29 Nisan 2024 Pazartesi / 21 Sevval 1445

Davutoğlu: Türkiye'nin üç şartı geçerli

Dışişleri Bakanı Ahmet Davutoğlu, Mavi Marmara davasında İsrailli 4 üst düzey komutanla ilgili yakalama kararı ile ilgili olarak, 'Bu dava bizim yürüttüğümüz süreçten bağımsız devam eden bir süreçtir. İsraille ilişkilerin normalleşmesi için gerekli olan şartlar bellidir ve bu süreç devam etmektedir' dedi.

Mustafa Kartoğlu/Bakü27 Mayıs 2014 Salı 07:00 - Güncelleme:
Davutoğlu: Türkiye'nin üç şartı geçerli

 Türkmenistan ve Azerbaycan ile Bakü'de yapılan üçlü görüşmelerden sonra Moskova'ya geçen Davutoğlu, uçakta STAR'in sorularını cevapladı:

Mavi Marmara davası: Bu dava sonuçta yürütmeden bağımsız devam eden bir süreçtir. Biz şu anda ortaya çıkan sonucun hukuki taraflarını değerlendireceğiz. İsrail'le ilişkilerin normalleşmesi için gerekli olan şartlar bellidir ve bu süreç devam etmektedir. Bu talepler yerine geldiği takdirde; aynı sürecin işlemeye devam edeceği açıktır.

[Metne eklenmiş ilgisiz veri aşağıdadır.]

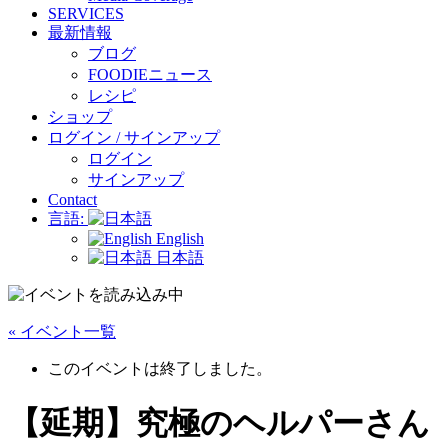
SERVICES
最新情報
ブログ
FOODIEニュース
レシピ
ショップ
ログイン / サインアップ
ログイン
サインアップ
Contact
言語:
English
日本語
« イベント一覧
このイベントは終了しました。
【延期】究極のヘルパーさん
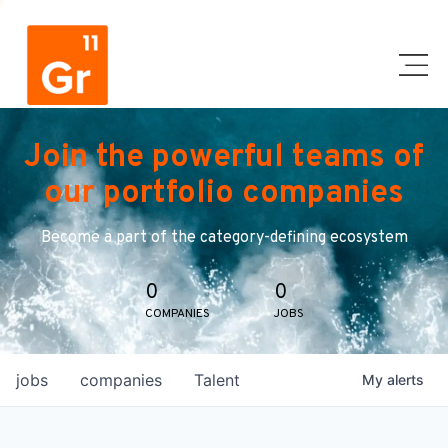
Join the powerful teams of
our portfolio companies
Become a part of the category-defining ecosystem
0
0
COMPANIES
JOBS
jobs
companies
Talent
My
alerts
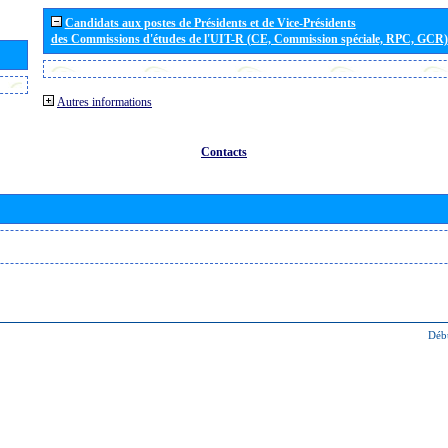
Candidats aux postes de Présidents et de Vice-Présidents
des Commissions d'études de l'UIT-R (CE, Commission spéciale, RPC, GCR)
Autres informations
Contacts
Déb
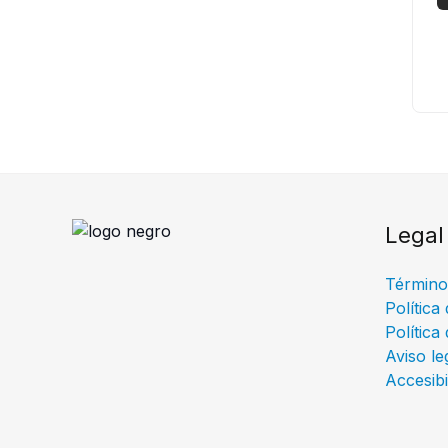
Legal
Término
Política
Política
Aviso le
Accesibi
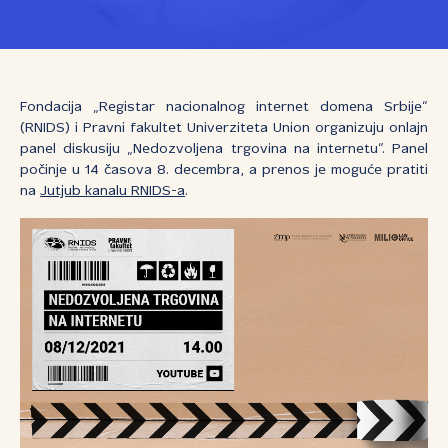
Fondacija „Registar nacionalnog internet domena Srbije“
(RNIDS) i Pravni fakultet Univerziteta Union organizuju onlajn
panel diskusiju „Nedozvoljena trgovina na internetu“. Panel
počinje u 14 časova 8. decembra, a prenos je moguće pratiti
na
Jutjub kanalu RNIDS-a
.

Erdoğan'ın Köln ziyareti: Bu ziyaretin bizim için üç önemli dinamiği var. Birincisi; Türkiye Cumhuriyeti Başbakanı Türklerin yaşadığı her yere gider. Kimseden asla icazet almaz. Ve kendi vatandaşlarıyla bütün dış etkilerden bağımsız bir ilişki kurar. İkincisi; Türkiye dışında siyasilerin propaganda yapamayacağına dair algı yıkıldı. Bu sadece hükümet için değil, bütün partiler için olumlu bir gelişme. Yaklaşan bir Cumhurbaşkanlığı seçimleri var. Artık bütün siyasiler yurtdışındaki vatandaşlarımıza istedikleri gibi kendi seçim çalışmalarını yapabilecekler. Üçüncüsü ise Türkiye-Almanya arasındaki ilişkilerin konjönktüre bağlı olmayan sağlam omurgasının altı çizilmiş oldu. Almanya Cumhurbaşkanı, Türkiye'ye gelip hakkaniyetsiz eleştiriler dile getirirse; biz buna doğal olarak tepki gösteririz. Ancak bu asla kalıcı bir kriz sebebi değildir. Gördüğünüz üzere, Şansölye Merkel Başbakanımızı Almanya ziyaretinden önce aradı ve orada Almanlar saygılı bir tutum gösterdiler. Başbakanımız da onbinlerce insanın önünde Merkel'e teşekkür etti ve yuhalayanları eliyle susturdu.'

AP seçimleri: Irkçı partilerin yükselen trendini 1929 Büyük Buhran dönemine benzetiyorum. O ekonomik kriz yaşanmasaydı belki faşist rejimler o gücü bulmayacaklardı. 2010 sonrasında; Avrupa Birliği çok ciddi işsizlik ve ekonomik sıkıntılarla yüzleşti. Bu da kitleleri milliyetçiliğe yöneltti. Avrupa'nın bu kadar ırkçı ve sağ eğilimlere girmesi sadece Türkiye için değil; tüm Avrupa Birliği için bir tehlike sinyalidir. Eğer üç sene önce marjinal olarak algılanan düşünceler; artık toplum nezdinde karşılık buluyorsa ve bir dip dalga haline geldiyse oturup düşünme vakti gelmiştir.